Kath & Kim: articles


KATH, Kim and the whole gang are returning to our screens at last. But this time they're on a new channel - and with a few new feathered friend.

Much to crow about

Stone the crows, it's Kath and Kim - right there. Our suburban goddesses are wandering around the village square of the Coolum resort on Queensland's Sunshine Coast on the hunt for souvenirs.

They've got an audience - it's primarily made up of the loudest murder of croaking crows you've ever heard, which perch, watch and pass bellowing crow comments as Kath (Jane Turner) and Kim (Gina Riley) turn to discover a frantic and distraught Kel (Glenn Robbins).

The rest of the audience is made up of several dozen real-life guests in this operating resort, eating breakfast and watching recording of the new series of Kath & Kim.

It's an odd but credible K&K situation. Crows, famous actors, and fans of the show, who are also its inspiration, all there together in a family resort.

"The guests have been really good," Riley says. "They were all really friendly on the first day and we thought they might have all turned by now because we've had to close the pool and take over other areas. But they've been putting their hands up to be extras, and now we're just part of the furniture."

The crows will also star, if more in voice than body, when this holiday episode introduces the fourth season of the comedy, which will be seen on Seven and not the ABC for the first time.

"The crows were an intricate part of the plotline that none of us knew about beforehand," confides Peter Rowsthorn, who plays Brett.

Indeed Riley and Turner had to re-write the completed script to cater for the fact the crows are easily heard in all outdoor scenes.

"They're shocking, but we had to include them because they'll be throughout the episode,"says Turner.

It's the first time that the show has gone on the road and it's a good opener for the new series. Without giving too much away, it's not the best family holiday and Kath goes missing.

It's no understatement to say that, in character, the actors look like any other guests, except for their famous faces - and maybe Kel's heavily Brylcreemed hair. But otherwise they blend right in.

"Real life supplies all our material," Riley confirms. "When we were writing this episode about the trip, everyone was saying they'd go on rides and go out to see things.
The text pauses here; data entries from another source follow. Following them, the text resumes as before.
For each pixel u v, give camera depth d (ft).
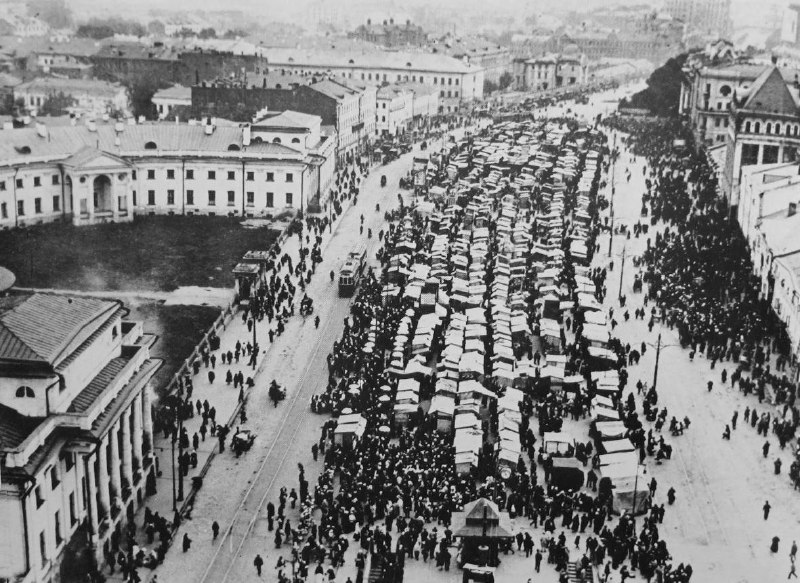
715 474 297.12
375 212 607.78
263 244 527.81
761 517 274.16
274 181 584.81
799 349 350.64
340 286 446.60
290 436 316.19
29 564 209.15
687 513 275.39
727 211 588.50
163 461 295.07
But we said nah, it's all about buffet breakfasts and sitting around the pool - what people do when they're here, what we would do here."
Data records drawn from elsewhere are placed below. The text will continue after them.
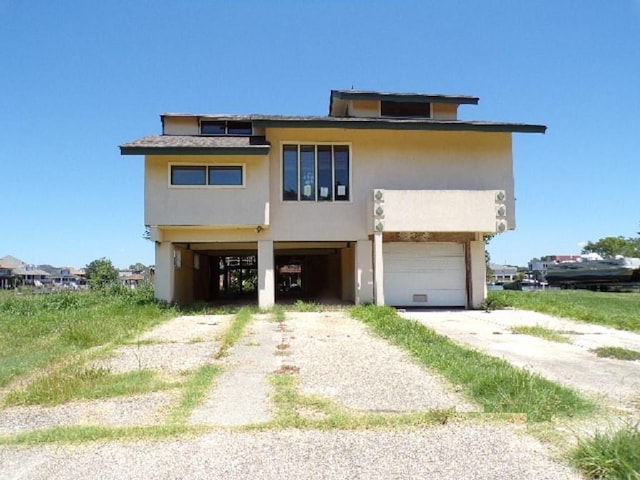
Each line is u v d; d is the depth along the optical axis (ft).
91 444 12.48
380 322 36.09
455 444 12.30
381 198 49.57
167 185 49.11
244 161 49.88
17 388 19.06
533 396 15.56
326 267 81.46
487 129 52.13
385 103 58.13
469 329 35.47
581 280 115.24
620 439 11.22
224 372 21.16
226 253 72.69
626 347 26.86
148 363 23.31
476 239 53.72
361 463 11.30
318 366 22.25
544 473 10.69
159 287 51.70
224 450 12.05
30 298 61.36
Riley then utters the first couple of words of her next sentence before Turner takes over to finish it. They do a lot of that after more than 15 years together in their own unique writing and performing partnership.

"Every time we say, 'No way, we're never doing it again', we end up sitting back and eventually wondering, 'What are we going to do now?'," says Turner.
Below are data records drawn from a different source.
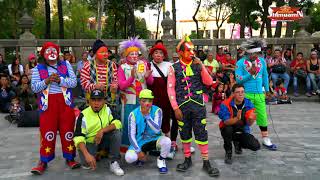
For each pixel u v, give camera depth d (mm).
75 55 11492
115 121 4656
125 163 5078
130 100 4961
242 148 5754
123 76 4941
"We spend time getting ideas together until there's enough to start writing again, and off we go. We think there'll be a time when the ideas run out, but because they're based on real people living real lives, there's endless material."

It's been a while since we've seen the gang. Kim's baby Epponnee-Rae is now a toddler, Kel has taken his butchery business into the online world, Brett is growing in confidence and Sharon (Magda Szubanksi) is, well, Sharon.

"There's a myriad themes going on," says Riley, before Turner says. "We're growing much older and wiser and Epponnee is no longer an infant."

"It's just what naturally happens in families everyday and the issues they deal with in Australia: education, the environment, ageing, jobs - issues galore.

And we do try to keep it topical. If something is affecting ordinary Australians then it affects this family, so we weave things like the IR laws into the stories."

Rowsthorn reveals the fourth series is the first time he's felt entirely comfortable. He says the key to the series is physical, as the gags aren't too evident from a quick read of the script.

"I didn't get the humour in the first series off the page. It's all about the performance," he admits. "The jokes weren't jumping off the page when I first read it and you had to see the thing in action before the humour and word twists start to work.

"This is the strongest series for me. My storylines are the best they've been and I feel I'm at my strongest comically. So I'm really happy.

"I've always had subplots, but these are a lot fuller, and what I think I'm best at is reacting to situations within Brett's character because he's the realist among the characters.

"He's the most tepid, and he's more like the audience reacting to the situations than a character."

Kath and Kim were first seen on Seven's Big Girl's Blouse in 1995 and Turner and Riley are returning to Seven after developing the previous series for the ABC.

Turner says K&K's structure means that ads won't be a huge problem.

"We're used to writing for commercial TV and we write quite commercially anyway with big dramatic moments or jokes at the end of scenes, so it won't be a problem fitting the ads in," she says.

"It feels quite natural just to be going back to commercial TV after cutting our (full-length series) teeth at the ABC, which is a great breeding and training ground for us to be writing long form and not just sketches. So it doesn't feel any different, just exciting."